Handsome, well-educated and also in a possession of a great industry lineage (his father is the curator Harry Philbrick), Inigo fitted effortlessly into the self-assured, wealthy and well-travelled cliques that make up the art world. Unlike many of them he did not have a trust fund to fall back on, but he was bright, driven and relentlessly hard-working. Backed by Jay Joplin, the White Cube gallerist and discoverer of Tracey Emin and Damien Hirst, Philbrick opened up a gallery in London called Modern Collections before later opening an eponymously named space in Miami in 2018.
A truly gifted art dealer, it was said he had a genuine knack for spotting up-and-coming artists and then selecting their best work. He made a killing by betting big on a rise in prices for the American artists Christopher Wool and Rudolf Stingel. Buying their works at auction for a few million dollars before flipping them again to one of his close-knit friends or collectors for a million or two profit a few months later. It was all going so well until of course it wasn’t. Stingel’s prices peaked in May 2017 with one canvas reaching a hugely impressive $10.5 million. Unfortunately for Philbrick, from that point on it was only ever going in one direction.
As the flurry of lawsuits against the former Wunderkind make clear, Philbrick was selling the same artwork to multiple clients as well as defaulting on loans he secured using the artworks (he didn’t even own) as collateral. He was, as his great friend, Kenny Schachter (fleeced for a cool $1.75 million) defined as stealing from “Peter to pay Paul”.
Even now, it is unclear whether Philbrick should be seen as an incorrigible dealmaker who gambled recklessly to get his finances back in order or a calculating narcissist, who stopped at nothing to get naïve art investors to pump money into his dead certs. One thing is certainly clear, his prolonged period of fraudulence could only have been possible in an art market that revels in its deregulation and opacity.
No doubt FAP have learnt a lesson they will never forget; provenance research is immaterial if you fail to do due diligence on the people with whom you go into business. But once FAP had cottoned on to what Philbrick was doing, they moved with terrific speed. Their lawsuit, issued in October of last year, sent a tremor throughout the art world and opened the litigatious floodgates. It was also the catalyst for the young dealer’s harebrained attempt to go into hiding on the Pacific island of Vanuatu.
Under the misconception that there was no extradition treaty in place between the pacific island and the US, he openly made use of his name (signing up for tennis coaching) and bragged of his importance to the locals. After the NY branch of the FBI caught up with him, he was led in cable ties to the airport where he was flown back to New York to face charges. Commentators believe that Philbrick owes as much as $70 million to his former friends and associates.
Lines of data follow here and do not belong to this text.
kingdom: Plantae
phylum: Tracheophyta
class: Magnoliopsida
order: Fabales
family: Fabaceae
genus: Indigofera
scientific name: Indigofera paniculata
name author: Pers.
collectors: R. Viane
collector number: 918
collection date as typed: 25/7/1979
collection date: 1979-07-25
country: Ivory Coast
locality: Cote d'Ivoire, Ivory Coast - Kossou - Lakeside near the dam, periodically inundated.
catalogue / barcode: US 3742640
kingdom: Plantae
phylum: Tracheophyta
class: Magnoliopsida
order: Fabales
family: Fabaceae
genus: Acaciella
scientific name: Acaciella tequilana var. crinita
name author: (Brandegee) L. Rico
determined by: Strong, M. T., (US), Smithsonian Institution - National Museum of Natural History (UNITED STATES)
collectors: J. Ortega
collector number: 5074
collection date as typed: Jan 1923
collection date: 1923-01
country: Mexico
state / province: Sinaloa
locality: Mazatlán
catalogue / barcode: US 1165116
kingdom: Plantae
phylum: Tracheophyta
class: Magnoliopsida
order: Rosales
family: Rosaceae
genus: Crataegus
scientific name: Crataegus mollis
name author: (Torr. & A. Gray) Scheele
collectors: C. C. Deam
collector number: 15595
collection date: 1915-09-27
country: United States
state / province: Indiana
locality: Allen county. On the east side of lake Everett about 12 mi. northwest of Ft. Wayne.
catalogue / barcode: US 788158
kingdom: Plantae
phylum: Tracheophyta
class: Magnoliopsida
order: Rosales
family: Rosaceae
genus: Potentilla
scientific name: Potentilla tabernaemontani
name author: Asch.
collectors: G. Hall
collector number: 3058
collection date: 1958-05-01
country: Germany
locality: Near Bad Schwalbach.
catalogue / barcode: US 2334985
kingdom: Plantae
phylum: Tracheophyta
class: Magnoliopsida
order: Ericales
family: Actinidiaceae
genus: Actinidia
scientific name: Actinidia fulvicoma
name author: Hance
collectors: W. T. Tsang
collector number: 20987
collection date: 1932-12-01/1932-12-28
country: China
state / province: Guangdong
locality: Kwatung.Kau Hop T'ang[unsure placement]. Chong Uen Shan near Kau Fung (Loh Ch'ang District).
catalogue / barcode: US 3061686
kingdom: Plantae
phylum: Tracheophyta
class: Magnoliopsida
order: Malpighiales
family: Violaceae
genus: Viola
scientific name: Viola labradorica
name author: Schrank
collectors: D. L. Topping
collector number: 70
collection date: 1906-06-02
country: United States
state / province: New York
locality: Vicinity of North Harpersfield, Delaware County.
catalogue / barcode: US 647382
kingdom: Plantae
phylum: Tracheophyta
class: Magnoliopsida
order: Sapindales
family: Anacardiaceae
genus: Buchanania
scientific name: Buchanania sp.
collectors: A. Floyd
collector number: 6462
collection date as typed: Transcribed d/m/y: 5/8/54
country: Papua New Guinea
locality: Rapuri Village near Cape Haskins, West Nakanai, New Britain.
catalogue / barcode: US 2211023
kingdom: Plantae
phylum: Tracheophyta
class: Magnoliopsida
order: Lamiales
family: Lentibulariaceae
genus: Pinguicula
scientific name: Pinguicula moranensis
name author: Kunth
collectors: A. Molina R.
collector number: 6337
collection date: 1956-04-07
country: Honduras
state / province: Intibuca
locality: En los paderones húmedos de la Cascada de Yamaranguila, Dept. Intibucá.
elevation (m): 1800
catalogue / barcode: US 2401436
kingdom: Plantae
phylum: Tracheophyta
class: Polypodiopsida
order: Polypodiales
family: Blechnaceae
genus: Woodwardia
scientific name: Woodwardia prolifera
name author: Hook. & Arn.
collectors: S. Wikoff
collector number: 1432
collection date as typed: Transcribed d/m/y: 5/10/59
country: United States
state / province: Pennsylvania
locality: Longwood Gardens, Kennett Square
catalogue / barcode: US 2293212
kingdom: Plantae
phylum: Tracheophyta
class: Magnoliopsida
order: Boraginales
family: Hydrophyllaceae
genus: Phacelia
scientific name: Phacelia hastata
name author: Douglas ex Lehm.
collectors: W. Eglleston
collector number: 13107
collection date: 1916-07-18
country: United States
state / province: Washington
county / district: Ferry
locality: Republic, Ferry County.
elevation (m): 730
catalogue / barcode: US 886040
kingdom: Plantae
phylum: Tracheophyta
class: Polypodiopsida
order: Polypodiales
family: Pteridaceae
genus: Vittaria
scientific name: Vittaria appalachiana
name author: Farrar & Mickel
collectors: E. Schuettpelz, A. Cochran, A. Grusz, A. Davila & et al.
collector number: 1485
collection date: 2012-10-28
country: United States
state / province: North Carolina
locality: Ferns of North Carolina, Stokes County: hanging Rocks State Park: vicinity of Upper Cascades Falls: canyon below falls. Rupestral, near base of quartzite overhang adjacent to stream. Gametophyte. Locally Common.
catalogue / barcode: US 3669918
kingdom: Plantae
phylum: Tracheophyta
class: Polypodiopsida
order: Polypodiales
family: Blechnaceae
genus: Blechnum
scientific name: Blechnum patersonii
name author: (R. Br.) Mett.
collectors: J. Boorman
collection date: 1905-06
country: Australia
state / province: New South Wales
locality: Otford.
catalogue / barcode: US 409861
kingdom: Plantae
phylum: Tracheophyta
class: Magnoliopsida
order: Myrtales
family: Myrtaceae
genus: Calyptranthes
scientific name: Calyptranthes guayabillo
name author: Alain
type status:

The criminal investigation is likely to shed further light on the shadowy world of art-flipping and profiteering, where art-investors treat art purely as a commodity, bought for no other reason other than to flip for profit a few months later. When dishonest characters such as Philbrick are given a seemingly endless supply of cash, it is perhaps inevitable that they’ll eventually go rogue and bring the castle falling down around them. In the meantime, while we pour over the details of yet another headline-grabbing tale of deceit and betrayal, a clearly talented individual faces years behind bars.